Masterpiece Allah adalah manusia. Ini bukan tanpa alasan. Manusia disebut sebagai “Masterpiece" Allah karena manusia diciptakan menurut gambar dan rupa Allah. Dalam Kejadian 1:26-28, Berfirmanlah Allah: "Baiklah Kita menjadikan manusia menurut gambar dan rupa Kita, supaya mereka berkuasa atas ikan-ikan di laut dan burung-burung di udara dan atas ternak dan atas seluruh bumi dan atas segala binatang melata yang merayap di bumi." Maka Allah menciptakan manusia itu menurut gambar-Nya, menurut gambar Allah diciptakan-Nya dia; laki-laki dan perempuan diciptakan-Nya mereka.
Allah memberkati mereka, lalu Allah berfirman kepada mereka: "Beranakcuculah dan bertambah banyak; penuhilah bumi dan taklukkanlah itu, berkuasalah atas ikan-ikan di laut dan burung-burung di udara dan atas segala binatang yang merayap di bumi."
Manusia memang berasal dari debu tanah (Kej. 2:7), bukan dari emas, berlian, baja atau besi yang kuat. Hal ini memberi arti bahwa manusia itu rapuh dan hina. Penyakit, kematian membuat manusia bagai uap yang sebentar ada dan sebentar lenyap, sekarang ada dan besok sudah lenyap (Yak. 4:14). Namun yang perlu diperhatikan bahwa manusia yang berasal dari debu tanah itu diciptakan menurut gambar dan rupa Allah.
Manusia diciptakan menurut gambar dan rupa Allah memberi arti bahwa manusia itu mengindikasikan Allah. Dalam diri manusia ada indikasi Allah. Manusia merupakan suatu representasi Allah; dia merepresentasikan Allah dan menyerupai Allah dalam hal-hal tertentu. Jadi kita ini adalah gambar dan rupa Allah yang merepresentasikan Allah dan menyerupai Allah dalam hal-hal tertentu.
Kita ini Masterpiece Allah, kita diciptakan menurut gambar dan rupa Allah, kita merepresentasikan Allah. Ada banyak yang diciptakan oleh Allah, namun ciptaan-ciptaan itu tidak diciptakan serupa dan segambar dengan Allah. Di antara banyak hal, kita melihat beberapa aspek dari gambar dan rupa Allah yang dimiliki oleh manusia sebagai Masterpiece Allah.
Memiliki Kuasa
Dalam Kejadian 1:26, “Baiklah Kita menjadikan manusia menurut gambar dan rupa Kita, supaya mereka berkuasa atas . . . .” Ini adalah kisah penciptaan manusia pertama, di mana manusia yang diciptakan menurut gambar dan rupa Allah itu, oleh Allah sendiri memberi bagi mereka kuasa untuk berkuasa atas ciptaan Allah yang lain.

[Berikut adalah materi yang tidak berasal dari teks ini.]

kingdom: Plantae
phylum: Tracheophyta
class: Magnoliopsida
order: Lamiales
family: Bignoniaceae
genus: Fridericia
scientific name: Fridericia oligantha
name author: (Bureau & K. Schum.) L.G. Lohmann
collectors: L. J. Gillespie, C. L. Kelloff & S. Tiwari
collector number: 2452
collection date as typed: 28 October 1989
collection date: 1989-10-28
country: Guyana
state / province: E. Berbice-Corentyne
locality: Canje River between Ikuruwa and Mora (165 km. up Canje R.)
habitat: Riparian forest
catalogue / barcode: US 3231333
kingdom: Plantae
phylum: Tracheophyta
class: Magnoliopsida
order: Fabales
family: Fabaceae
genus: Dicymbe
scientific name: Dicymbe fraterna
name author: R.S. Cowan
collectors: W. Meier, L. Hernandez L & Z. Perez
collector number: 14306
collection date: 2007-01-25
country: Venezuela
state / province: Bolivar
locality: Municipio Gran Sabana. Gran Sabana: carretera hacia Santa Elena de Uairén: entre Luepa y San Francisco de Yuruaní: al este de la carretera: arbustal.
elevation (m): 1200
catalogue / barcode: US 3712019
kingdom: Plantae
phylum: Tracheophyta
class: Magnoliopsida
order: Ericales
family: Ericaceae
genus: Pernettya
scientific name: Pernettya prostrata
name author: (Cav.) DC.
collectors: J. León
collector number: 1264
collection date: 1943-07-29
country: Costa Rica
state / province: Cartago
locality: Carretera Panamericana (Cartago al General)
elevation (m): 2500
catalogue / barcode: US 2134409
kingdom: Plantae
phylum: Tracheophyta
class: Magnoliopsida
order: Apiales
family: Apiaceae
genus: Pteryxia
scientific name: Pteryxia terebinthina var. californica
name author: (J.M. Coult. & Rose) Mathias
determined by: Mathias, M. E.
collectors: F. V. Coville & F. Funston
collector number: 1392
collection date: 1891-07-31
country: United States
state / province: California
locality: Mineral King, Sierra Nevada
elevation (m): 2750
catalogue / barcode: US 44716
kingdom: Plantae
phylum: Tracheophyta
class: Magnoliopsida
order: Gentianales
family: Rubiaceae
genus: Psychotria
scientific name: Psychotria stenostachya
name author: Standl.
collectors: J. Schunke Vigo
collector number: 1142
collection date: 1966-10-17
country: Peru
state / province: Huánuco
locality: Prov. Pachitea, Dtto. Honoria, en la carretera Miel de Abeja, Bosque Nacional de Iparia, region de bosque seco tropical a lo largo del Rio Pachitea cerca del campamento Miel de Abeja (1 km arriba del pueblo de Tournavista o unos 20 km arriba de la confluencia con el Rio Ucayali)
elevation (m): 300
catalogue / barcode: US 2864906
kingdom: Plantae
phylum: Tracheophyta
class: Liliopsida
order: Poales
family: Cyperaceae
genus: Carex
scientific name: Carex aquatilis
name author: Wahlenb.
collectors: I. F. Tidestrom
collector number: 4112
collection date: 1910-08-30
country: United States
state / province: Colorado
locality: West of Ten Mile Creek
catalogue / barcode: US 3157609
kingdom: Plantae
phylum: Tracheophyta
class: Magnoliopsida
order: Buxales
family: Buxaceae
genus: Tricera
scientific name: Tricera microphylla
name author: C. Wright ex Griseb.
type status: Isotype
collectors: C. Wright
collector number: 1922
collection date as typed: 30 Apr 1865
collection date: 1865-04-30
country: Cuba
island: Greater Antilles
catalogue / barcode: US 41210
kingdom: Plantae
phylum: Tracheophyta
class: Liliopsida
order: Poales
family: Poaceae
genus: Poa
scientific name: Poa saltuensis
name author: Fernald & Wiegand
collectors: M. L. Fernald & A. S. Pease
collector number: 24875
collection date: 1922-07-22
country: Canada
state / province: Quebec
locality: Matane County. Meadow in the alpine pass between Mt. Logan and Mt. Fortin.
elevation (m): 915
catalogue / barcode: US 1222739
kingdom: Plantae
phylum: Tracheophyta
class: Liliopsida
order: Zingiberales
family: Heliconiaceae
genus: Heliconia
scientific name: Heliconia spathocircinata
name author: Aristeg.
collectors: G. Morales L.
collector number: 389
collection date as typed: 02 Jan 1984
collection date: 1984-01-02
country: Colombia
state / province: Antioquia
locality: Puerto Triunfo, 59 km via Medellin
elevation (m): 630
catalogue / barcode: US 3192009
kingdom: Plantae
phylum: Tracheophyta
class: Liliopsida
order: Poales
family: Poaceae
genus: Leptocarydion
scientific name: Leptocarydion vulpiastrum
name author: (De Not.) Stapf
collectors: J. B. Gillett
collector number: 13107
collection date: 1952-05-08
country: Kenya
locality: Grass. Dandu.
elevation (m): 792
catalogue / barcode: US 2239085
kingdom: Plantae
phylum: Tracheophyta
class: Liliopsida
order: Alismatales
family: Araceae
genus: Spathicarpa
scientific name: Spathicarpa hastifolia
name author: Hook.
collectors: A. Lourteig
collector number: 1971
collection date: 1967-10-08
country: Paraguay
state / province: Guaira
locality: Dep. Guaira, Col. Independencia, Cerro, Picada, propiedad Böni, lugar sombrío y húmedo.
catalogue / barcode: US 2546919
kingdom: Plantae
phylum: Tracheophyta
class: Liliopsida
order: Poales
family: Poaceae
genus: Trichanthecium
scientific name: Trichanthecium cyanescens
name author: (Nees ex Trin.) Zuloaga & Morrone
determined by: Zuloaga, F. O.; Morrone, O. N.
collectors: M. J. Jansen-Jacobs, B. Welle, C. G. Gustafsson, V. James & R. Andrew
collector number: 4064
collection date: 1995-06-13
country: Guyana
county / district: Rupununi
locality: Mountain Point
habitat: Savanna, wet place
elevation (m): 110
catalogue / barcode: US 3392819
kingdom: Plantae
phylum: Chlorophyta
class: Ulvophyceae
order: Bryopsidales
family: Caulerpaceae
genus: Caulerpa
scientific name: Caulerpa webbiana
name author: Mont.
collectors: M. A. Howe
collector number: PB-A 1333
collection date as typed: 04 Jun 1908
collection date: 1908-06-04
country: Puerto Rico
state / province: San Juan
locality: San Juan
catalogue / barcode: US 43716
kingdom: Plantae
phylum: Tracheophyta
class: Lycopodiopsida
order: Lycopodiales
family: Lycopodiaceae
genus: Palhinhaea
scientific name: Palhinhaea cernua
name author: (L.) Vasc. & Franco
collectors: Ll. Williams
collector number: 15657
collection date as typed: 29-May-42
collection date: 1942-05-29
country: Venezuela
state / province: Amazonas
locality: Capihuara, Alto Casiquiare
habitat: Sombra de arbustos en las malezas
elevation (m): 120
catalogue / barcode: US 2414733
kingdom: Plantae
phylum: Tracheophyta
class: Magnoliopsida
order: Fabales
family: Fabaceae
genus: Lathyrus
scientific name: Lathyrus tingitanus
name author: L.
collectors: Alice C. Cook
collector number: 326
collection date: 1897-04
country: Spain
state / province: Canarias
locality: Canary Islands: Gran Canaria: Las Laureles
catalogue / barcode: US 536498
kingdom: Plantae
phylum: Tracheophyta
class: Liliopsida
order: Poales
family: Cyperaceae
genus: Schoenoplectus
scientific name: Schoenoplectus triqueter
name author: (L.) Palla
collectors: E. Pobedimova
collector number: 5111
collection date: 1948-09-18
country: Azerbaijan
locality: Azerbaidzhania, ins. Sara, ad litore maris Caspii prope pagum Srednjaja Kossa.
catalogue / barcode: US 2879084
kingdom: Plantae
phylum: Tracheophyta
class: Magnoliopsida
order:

Allah kita adalah Allah yang mahakuasa, Dia memiliki kuasa tertinggi, segala kuasa dan penguasa takluk kepada-Nya dan kekuasaan-Nya untuk selamanya. Dialah yang memberikan kuasa itu kepada manusia (Mzm. 8:7-9). Maka kuasa yang dimiliki oleh manusia itu berasal dari Allah dan bukan dari diri mereka.
Maka tidak heran bahwa manusia memiliki kemampuan untuk menaklukan ciptaan Tuhan yang lain, mengatur dan mengelola alam. Jadi kuasa yang kita miliki merupakan perwujudan bahwa kita ini adalah gambar dan rupa Allah. Oleh karena itu, seharusnya kita memakai kuasa yang ada dalam diri kita demi kebaikan ciptaan Allah yang lain, kita memakai kuasa yang kita miliki bagi keharmonisan antara manusia dengan manusia, antara manusia dengan ciptaan yang lain dan bagi keseimbangan kehidupan di semesta ini.
Hidup dalam Kasih
Pada penciptaan, Allah tidak hanya menciptakan satu orang, tetapi Dia menciptakan laki-laki dan perempuan (Kej. 1:26-28). Penekanan keserupaan manusia dengan Allah dalam bagian ini, bukan dalam hal fisik, melainkan lebih kepada keberadaan Allah yang adalah Kasih. Allah menciptakan laki-laki dan perempuan, mereka hidup di dalam kasih dan saling melengkapi satu dengan yang lainnya.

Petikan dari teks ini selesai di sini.